Dünyanın neresinde bir şey olsa Türk lirası değer kaybediyor. Hem de olanın Türkiye açısından menfiliği yahut müsbetliği de bir ehemmiyete sahip değil, TL her ne olursa olsun değer kaybetme “kabiliyetine” sahip bir para birimi olarak karşımızda duruyor. 10 Mart Perşembe günü de TL değer kaybını sürdürdü ve 1 Amerikan doları 15 liraya dayandı. Euro 16.40’a yükselirken gram altın ise yeniden 950 TL’nin üzerine çıktı.

Rusya’nın Ukrayna’ya yönelik işgali sürer ve Batı’dan Rusya’ya yönelik olarak her gün yeni iktisadî yaptırımlar açıklanırken TL Ruble karşısında da değer kaybetti. Hafta başında (7 Mart Pazartesi) 0,09 seviyesinde olan ruble TL karşısında yüzde 30 değer kazanarak 0,12 seviyesine yükseldi.

Hatta Rusya tarafından işgâl edilen Ukrayna Grivnası bile TL karşısında değerlendi. 28 Şubat Pazartesi günü 0,46 seviyesinden işlem gören, 7 Mart Pazartesi günü ise haftaya 0,48 seviyesinden başlayan Grivna/TL kuru bugün 0,51 seviyesinden işlem görüyor.

Cesur adımlar atmadan sadece sistem içerisinde pansuman mahiyetinde alınan hiçbir tedbir TL’nin kan kaybının önüne geçemiyor, bilakis gelecekte oluşması muhtemel bir yük -dövize endeksli mevduat gibi- anlamına da geliyor.

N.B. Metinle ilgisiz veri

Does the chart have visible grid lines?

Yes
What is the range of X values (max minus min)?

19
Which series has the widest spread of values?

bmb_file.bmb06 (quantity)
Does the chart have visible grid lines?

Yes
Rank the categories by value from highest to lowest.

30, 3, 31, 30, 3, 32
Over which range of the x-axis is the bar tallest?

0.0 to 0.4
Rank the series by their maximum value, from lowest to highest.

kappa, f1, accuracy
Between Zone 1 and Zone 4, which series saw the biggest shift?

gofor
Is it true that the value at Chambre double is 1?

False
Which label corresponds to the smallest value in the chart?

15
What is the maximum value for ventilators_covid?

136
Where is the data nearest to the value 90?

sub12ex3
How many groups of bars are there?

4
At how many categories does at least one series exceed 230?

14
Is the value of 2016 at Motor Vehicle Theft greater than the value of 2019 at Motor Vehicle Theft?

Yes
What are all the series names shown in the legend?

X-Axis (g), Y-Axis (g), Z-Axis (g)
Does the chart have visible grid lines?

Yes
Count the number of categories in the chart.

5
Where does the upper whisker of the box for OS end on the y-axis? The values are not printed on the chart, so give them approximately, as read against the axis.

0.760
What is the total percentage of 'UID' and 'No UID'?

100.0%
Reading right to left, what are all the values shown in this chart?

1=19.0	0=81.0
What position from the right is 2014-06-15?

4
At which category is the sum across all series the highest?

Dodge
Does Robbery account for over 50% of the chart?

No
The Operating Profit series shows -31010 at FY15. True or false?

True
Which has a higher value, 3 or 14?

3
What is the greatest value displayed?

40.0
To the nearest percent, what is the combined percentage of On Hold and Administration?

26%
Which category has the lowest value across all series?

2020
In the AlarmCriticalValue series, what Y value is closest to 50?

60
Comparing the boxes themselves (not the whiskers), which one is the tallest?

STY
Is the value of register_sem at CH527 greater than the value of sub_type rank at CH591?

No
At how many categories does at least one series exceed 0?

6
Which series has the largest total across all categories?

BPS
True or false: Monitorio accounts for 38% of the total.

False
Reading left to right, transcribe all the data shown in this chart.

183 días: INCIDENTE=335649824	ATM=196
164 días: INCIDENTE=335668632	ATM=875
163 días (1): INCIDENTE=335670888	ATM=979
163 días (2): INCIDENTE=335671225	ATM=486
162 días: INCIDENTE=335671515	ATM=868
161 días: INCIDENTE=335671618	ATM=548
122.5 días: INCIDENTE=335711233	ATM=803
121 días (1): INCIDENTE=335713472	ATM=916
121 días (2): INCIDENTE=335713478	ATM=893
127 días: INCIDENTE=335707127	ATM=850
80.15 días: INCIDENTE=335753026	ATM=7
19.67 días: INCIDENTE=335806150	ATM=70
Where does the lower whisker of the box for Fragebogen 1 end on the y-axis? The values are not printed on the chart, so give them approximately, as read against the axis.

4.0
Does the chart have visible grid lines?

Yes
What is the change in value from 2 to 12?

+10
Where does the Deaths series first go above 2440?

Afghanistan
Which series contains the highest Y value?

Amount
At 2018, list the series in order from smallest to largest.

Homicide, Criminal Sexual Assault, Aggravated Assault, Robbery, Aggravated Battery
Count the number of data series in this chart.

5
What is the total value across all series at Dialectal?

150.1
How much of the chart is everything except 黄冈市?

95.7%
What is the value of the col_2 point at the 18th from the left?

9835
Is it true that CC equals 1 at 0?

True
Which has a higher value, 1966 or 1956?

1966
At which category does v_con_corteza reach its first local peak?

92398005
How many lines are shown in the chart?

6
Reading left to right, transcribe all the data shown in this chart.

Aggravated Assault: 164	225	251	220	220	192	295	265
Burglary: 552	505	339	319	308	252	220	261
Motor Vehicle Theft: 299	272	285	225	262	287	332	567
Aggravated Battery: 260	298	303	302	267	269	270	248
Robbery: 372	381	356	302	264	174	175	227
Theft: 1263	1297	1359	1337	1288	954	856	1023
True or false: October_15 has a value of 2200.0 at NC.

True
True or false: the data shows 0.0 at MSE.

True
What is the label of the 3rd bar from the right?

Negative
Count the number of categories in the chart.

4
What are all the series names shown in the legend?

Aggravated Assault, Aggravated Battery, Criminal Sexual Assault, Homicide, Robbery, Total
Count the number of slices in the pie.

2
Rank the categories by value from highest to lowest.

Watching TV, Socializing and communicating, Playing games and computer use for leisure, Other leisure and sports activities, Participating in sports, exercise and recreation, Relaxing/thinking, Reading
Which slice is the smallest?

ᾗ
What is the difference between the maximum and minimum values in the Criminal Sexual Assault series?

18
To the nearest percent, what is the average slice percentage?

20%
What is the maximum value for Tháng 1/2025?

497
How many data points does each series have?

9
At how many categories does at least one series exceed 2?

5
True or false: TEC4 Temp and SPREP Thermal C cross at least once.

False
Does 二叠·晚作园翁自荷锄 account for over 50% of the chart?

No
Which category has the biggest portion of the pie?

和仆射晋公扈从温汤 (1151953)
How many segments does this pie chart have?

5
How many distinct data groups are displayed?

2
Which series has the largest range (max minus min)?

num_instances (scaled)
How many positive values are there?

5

Her zaman olduğu gibi müteaddit kere ihtar etmemize rağmen asıl yapılması gereken kulak ardı edilip çare olmayacak yollar denendiğine ve başarısızlığı anlaşıldığına göre bu kafadan sıyrılıp, Türk Lirasını hakiki bir değere çıpalamanın ve altına endeksli Türk Lirasına geçmenin, Türkiye ekonomisini ayakta tutmak ve bağımsız kılmak için artık stratejik bir zaruret olduğunun farkına varmanın vakti gelmedi mi?